* **Task statement**:
Once the pictures are set aside, transcribe each line of the listing exactly.

* **Material supplied**:
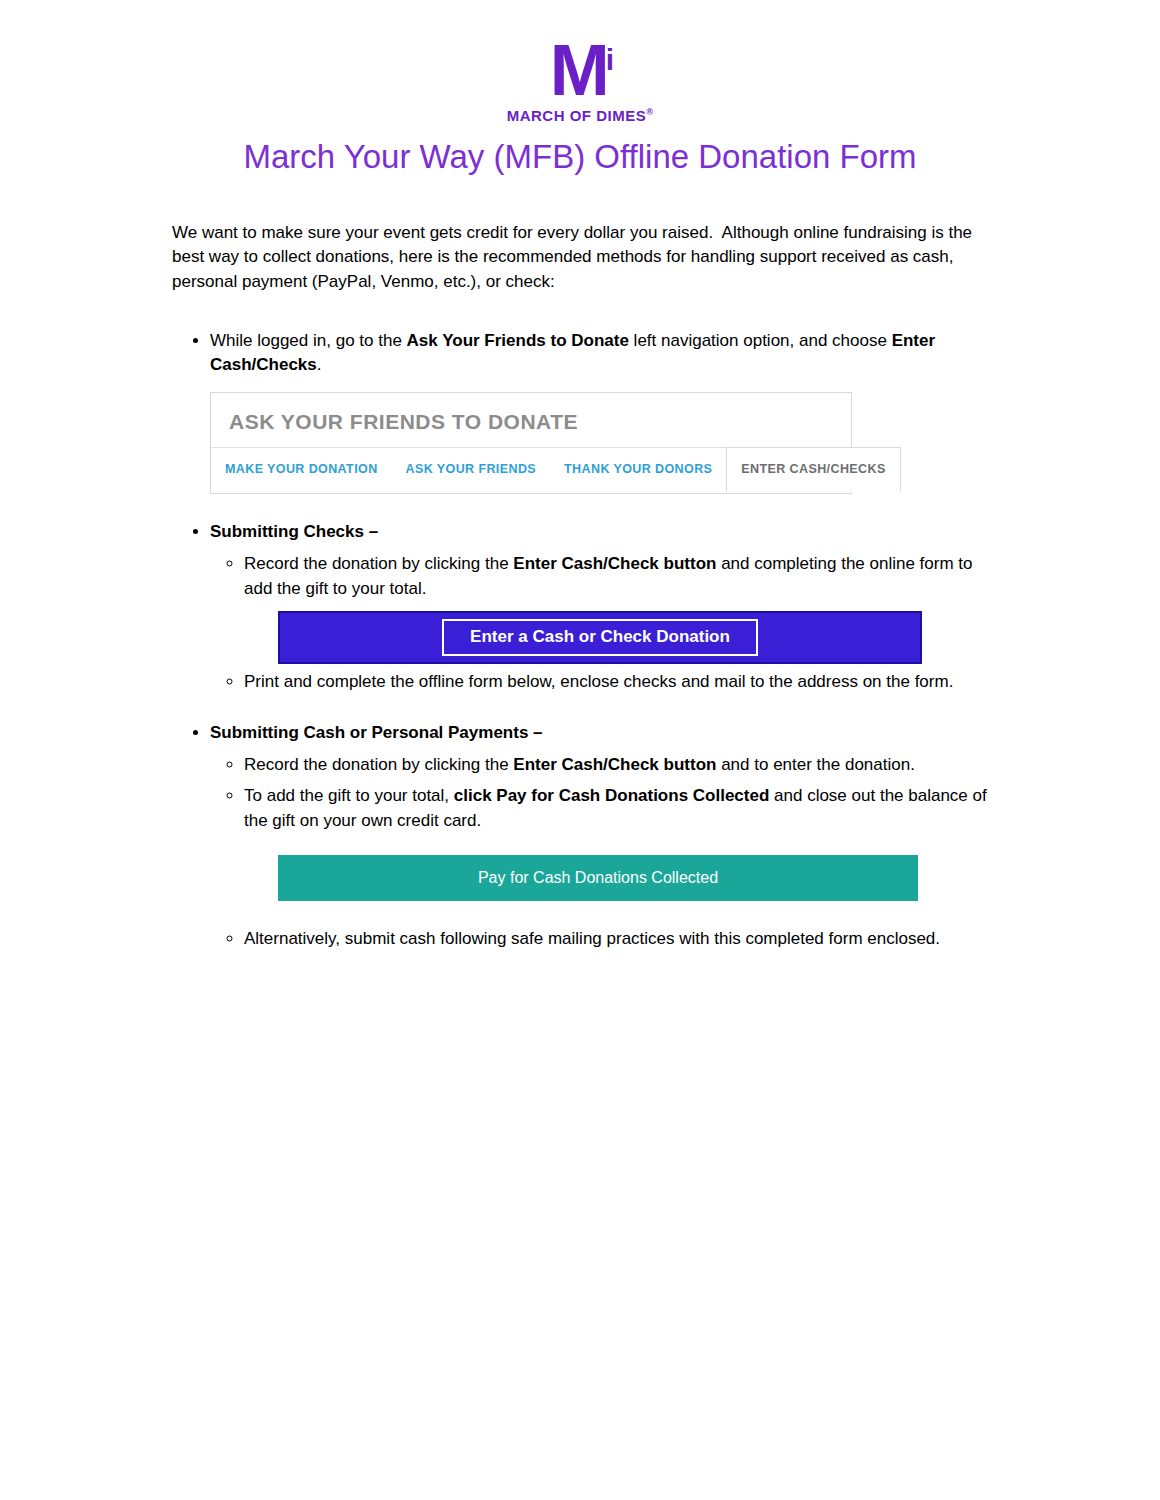Mi
MARCH OF DIMES®
March Your Way (MFB) Offline Donation Form
We want to make sure your event gets credit for every dollar you raised. Although online fundraising is the best way to collect donations, here is the recommended methods for handling support received as cash, personal payment (PayPal, Venmo, etc.), or check:
While logged in, go to the Ask Your Friends to Donate left navigation option, and choose Enter Cash/Checks.
ASK YOUR FRIENDS TO DONATE
MAKE YOUR DONATION
ASK YOUR FRIENDS
THANK YOUR DONORS
ENTER CASH/CHECKS
Submitting Checks –
Record the donation by clicking the Enter Cash/Check button and completing the online form to add the gift to your total.
Enter a Cash or Check Donation
Print and complete the offline form below, enclose checks and mail to the address on the form.
Submitting Cash or Personal Payments –
Record the donation by clicking the Enter Cash/Check button and to enter the donation.
To add the gift to your total, click Pay for Cash Donations Collected and close out the balance of the gift on your own credit card.
Pay for Cash Donations Collected
Alternatively, submit cash following safe mailing practices with this completed form enclosed.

* **Output of the exercise**:
Mi
MARCH OF DIMES®
March Your Way (MFB) Offline Donation Form
We want to make sure your event gets credit for every dollar you raised. Although online fundraising is the best way to collect donations, here is the recommended methods for handling support received as cash, personal payment (PayPal, Venmo, etc.), or check:
While logged in, go to the Ask Your Friends to Donate left navigation option, and choose Enter Cash/Checks.
ASK YOUR FRIENDS TO DONATE
MAKE YOUR DONATION
ASK YOUR FRIENDS
THANK YOUR DONORS
ENTER CASH/CHECKS
Submitting Checks –
Record the donation by clicking the Enter Cash/Check button and completing the online form to add the gift to your total.
Enter a Cash or Check Donation
Print and complete the offline form below, enclose checks and mail to the address on the form.
Submitting Cash or Personal Payments –
Record the donation by clicking the Enter Cash/Check button and to enter the donation.
To add the gift to your total, click Pay for Cash Donations Collected and close out the balance of the gift on your own credit card.
Pay for Cash Donations Collected
Alternatively, submit cash following safe mailing practices with this completed form enclosed.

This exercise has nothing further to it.